Таня выздоровела. На улицах большого промышленного города шла революция. Таня отдалась ей со всей своей страстью. Лицо ее снова покрылось румянцем. Глаза ее сияли. Она стала активной социал-демократкой и весь 1905 год много работала в Екатеринославе и Александровске. В ней открылось дарование смелого, искреннего и увлекательного оратора.

До весны я несколько раз виделась с Таней, но событий в эту зиму и весну было так много, и они с такой быстротой сменяли друг друга, что встречи эти кажутся теперь мимолетными. Летом я окончила школу и вскоре после выпускных экзаменов уехала из Екатеринослава. Таня в это время была в Александровске. А в конце 1905 года, после октябрьских событий и декабрьского восстания, одним из руководителей которого в Екатеринославе был Вановский, – Груня и Таня вынуждены были уехать.

Квартира была ликвидирована. Семья распалась. Петр Петрович уехал раньше и через некоторое время был арестован на Волге. Таня и Груня обосновались в Нижнем. Позднее Груня охотно рассказывала мне о жизни Тани в Сормове. Таня вела партийную работу на Сормовском заводе и более всего на Малитовской ткацкой фабрике. Работницы фабрики очень любили ее и безоговорочно следовали за нею. Жила она в семье сормовского рабочего. Семья эта полюбила ее как родную и заботилась о ней до самого ее ареста. Здесь Таня наблюдала быт и типы сормовских рабочих, и книга Горького “Мать” стала любимой книгой Тани и Груни.

После своего ареста в Сормове и нескольких месяцев предварительного заключения, Таня была отправлена в административную ссылку на три года в село Великая Губа на северном берегу Онежского озера.

————

В нескольких километрах от Великой Губы на одном из уединенных островов Онежского озера стоит погост Кижи со своей архитектурной жемчужиной – Преображенским собором.

Какой мыслью руководствовался Петр Первый, когда бросал лучших мастеров и немалые средства на сооружение величественного храма в заонежской глуши, – мы не знаем. Но мы знаем, что русские зодчие вложили в этот вдохновенный труд свою мечту о совершенном и вечном.
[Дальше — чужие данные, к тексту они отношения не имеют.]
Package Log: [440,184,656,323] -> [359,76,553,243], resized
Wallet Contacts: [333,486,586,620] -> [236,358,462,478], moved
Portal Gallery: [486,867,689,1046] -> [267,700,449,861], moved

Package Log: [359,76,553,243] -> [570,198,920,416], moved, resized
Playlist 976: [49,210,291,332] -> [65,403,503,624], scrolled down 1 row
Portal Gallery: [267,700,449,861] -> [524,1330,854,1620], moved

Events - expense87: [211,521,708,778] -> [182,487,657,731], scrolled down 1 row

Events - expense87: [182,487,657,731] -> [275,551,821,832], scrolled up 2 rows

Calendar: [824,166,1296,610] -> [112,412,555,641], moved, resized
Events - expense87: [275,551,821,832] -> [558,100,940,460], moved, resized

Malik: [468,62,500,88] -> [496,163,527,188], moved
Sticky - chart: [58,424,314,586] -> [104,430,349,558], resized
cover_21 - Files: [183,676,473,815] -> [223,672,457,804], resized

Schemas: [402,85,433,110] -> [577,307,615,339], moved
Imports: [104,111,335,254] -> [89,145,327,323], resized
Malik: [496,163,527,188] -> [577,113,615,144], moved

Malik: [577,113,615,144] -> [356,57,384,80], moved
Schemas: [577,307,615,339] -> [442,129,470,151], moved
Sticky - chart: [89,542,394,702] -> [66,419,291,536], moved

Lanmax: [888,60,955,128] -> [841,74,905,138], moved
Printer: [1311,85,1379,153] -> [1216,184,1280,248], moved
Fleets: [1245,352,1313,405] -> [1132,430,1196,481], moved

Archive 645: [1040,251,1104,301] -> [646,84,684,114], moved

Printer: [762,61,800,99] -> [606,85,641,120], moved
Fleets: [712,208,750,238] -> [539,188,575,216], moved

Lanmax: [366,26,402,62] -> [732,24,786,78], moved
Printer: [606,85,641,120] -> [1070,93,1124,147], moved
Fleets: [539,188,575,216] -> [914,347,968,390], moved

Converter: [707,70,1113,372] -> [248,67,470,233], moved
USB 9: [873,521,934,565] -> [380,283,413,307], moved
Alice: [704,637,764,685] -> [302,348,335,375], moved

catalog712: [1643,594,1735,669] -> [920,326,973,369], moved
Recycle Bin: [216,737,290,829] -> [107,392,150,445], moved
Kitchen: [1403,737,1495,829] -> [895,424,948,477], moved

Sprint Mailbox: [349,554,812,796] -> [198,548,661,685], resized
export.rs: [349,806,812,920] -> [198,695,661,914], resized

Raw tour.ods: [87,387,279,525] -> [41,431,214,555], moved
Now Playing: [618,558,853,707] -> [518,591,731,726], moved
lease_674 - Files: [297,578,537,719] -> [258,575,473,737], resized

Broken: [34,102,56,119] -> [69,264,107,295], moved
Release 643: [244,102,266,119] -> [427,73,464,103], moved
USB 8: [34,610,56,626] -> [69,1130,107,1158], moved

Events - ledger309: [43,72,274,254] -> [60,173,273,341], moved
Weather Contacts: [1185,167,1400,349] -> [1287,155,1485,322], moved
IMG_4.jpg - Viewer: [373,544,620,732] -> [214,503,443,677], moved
Знаем мы и с какими целями посылали потом русские цари в это заснеженное пристанище красоты и величия своих исконных врагов, политических ссыльных. Но и их замыслы отступали перед нравственной силой людей, закалявших в далекой глуши и в постоянном общении друг с другом свой разум и волю. Почти никого из них уже нет.

Теперь на острове Кижи собраны архитектурные памятники старинного северного зодчества. В 1963 году наш пароход остановился у деревянного причала против храма, освещенного лучами незаходящего июньского солнца.

Вечереет. Пароход тихо покачивается на серебряной глади Онежского озера. Легкие облака плывут над узорчатыми главами храма. Я слежу за их непрерывным и прихотливым движением и теряю реальные очертания пространства и времени. Передо мной в заповедной тени собора, опустив голову, стоит Таня, и глаза ее вопросительно и печально устремлены на меня.

Мы продолжаем беседу, прерванную пятьдесят восемь лет тому назад.